Heim's father died when he was four, and he was raised by his mother and step-father in Staten Island. In 1966, he was drafted into the US Army during the Vietnam War. When it was discovered that he was the sole surviving son of a soldier who had died in service, he was relieved from the draft.
During the Soviet invasion of Czechoslovakia in 1968, Heim was in Prague employed as translator by UNESCO. When the tanks rolled into Prague, he was in the unique position of being able to translate between Czech and Russian, thereby facilitating communications between the Soviet soldiers and the Czechoslovaks on the streets. With his knowledge of German, he was also able to assist a West German television crew in navigating the occupied city and interviewing ordinary Czech citizens, and to warn potential victims that Soviet agents were looking for them.
He was married for thirty-seven years to his wife, Priscilla Smith Kerr, who brought three children of her own, Rebecca, Jocelyn and Michael, into the family from a previous marriage. He died on September 29, 2012 of complications from melanoma.
Heim graduated from Curtis High School on Staten Island, where he studied French and German. He double-majored in Oriental Civilization and Russian Language and Literature, studying Chinese and Russian at Columbia University as an undergraduate, and worked with Gregory Rabassa, an acclaimed translator. As an American citizen, he had no chance of visiting China after his graduation, so he decided to concentrate on Russian at the postgraduate level. He received his PhD in Slavic Languages from Harvard University in 1971, under the mentorship of Roman Jakobson.
Heim was one of the finest and most prolific translators of his age. He was also for nearly 40 years a faculty member of the UCLA Department of Slavic Languages and Literatures, being promoted prior to his death to UCLA Distinguished Professor.

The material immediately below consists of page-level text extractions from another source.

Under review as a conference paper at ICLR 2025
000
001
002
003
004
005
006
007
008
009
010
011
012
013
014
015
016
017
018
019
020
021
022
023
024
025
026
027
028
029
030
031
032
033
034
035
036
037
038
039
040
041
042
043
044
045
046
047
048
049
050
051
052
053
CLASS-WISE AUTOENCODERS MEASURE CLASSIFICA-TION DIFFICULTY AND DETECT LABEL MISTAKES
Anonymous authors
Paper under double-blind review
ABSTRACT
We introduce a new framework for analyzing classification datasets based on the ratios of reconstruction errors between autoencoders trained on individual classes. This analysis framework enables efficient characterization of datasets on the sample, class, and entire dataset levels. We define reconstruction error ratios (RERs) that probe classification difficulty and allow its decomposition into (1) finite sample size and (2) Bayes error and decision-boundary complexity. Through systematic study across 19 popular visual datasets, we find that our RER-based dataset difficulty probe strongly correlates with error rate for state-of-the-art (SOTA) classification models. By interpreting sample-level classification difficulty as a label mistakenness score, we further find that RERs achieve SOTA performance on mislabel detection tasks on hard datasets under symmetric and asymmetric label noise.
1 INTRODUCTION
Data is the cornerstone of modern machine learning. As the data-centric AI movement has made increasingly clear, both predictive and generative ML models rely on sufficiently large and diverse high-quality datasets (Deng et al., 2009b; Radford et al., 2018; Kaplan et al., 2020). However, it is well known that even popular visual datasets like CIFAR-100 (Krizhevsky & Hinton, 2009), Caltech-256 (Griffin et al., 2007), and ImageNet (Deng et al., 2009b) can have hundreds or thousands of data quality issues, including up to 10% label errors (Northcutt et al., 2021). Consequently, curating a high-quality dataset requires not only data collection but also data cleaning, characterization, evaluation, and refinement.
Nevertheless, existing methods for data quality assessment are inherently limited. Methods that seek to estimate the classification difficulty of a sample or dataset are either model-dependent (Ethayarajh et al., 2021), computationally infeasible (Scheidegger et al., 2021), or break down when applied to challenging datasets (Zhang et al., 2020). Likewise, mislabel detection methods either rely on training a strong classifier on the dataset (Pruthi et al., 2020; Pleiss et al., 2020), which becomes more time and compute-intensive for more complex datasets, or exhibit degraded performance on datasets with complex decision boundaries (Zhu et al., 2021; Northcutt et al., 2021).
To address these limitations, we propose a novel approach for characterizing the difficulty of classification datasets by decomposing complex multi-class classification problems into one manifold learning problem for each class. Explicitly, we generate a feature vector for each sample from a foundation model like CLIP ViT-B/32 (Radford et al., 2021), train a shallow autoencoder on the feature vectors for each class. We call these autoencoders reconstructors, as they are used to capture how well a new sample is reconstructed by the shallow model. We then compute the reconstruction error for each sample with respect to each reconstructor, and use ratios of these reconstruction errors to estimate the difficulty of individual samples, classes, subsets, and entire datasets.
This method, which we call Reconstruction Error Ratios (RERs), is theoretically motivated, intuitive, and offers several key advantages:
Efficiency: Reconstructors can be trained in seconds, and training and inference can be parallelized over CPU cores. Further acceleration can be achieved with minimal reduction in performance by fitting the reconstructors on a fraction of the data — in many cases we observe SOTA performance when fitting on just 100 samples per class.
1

Heim garnered unusually wide recognition for his translations, and was considered one of the foremost literary translators of the late twentieth century. He won the 2005 Helen and Kurt Wolff Translator's Prize for German-to-English translation of Thomas Mann’s Death in Venice (Der Tod in Venedig). He received the PEN/Ralph Manheim Medal for Translation in 2009. In 2010, he received the PEN Translation Prize for his translation from the Dutch of Wonder (De verwondering, 1962) by Hugo Claus. The same book was also short-listed for Three Percent's Best Translated Book Award.
Besides his celebrated translations, Heim was lauded for his research on 18th-century Russian writers and their philosophies of translation, at a time 'when the process of literary creation occurred largely through the prism of translation'.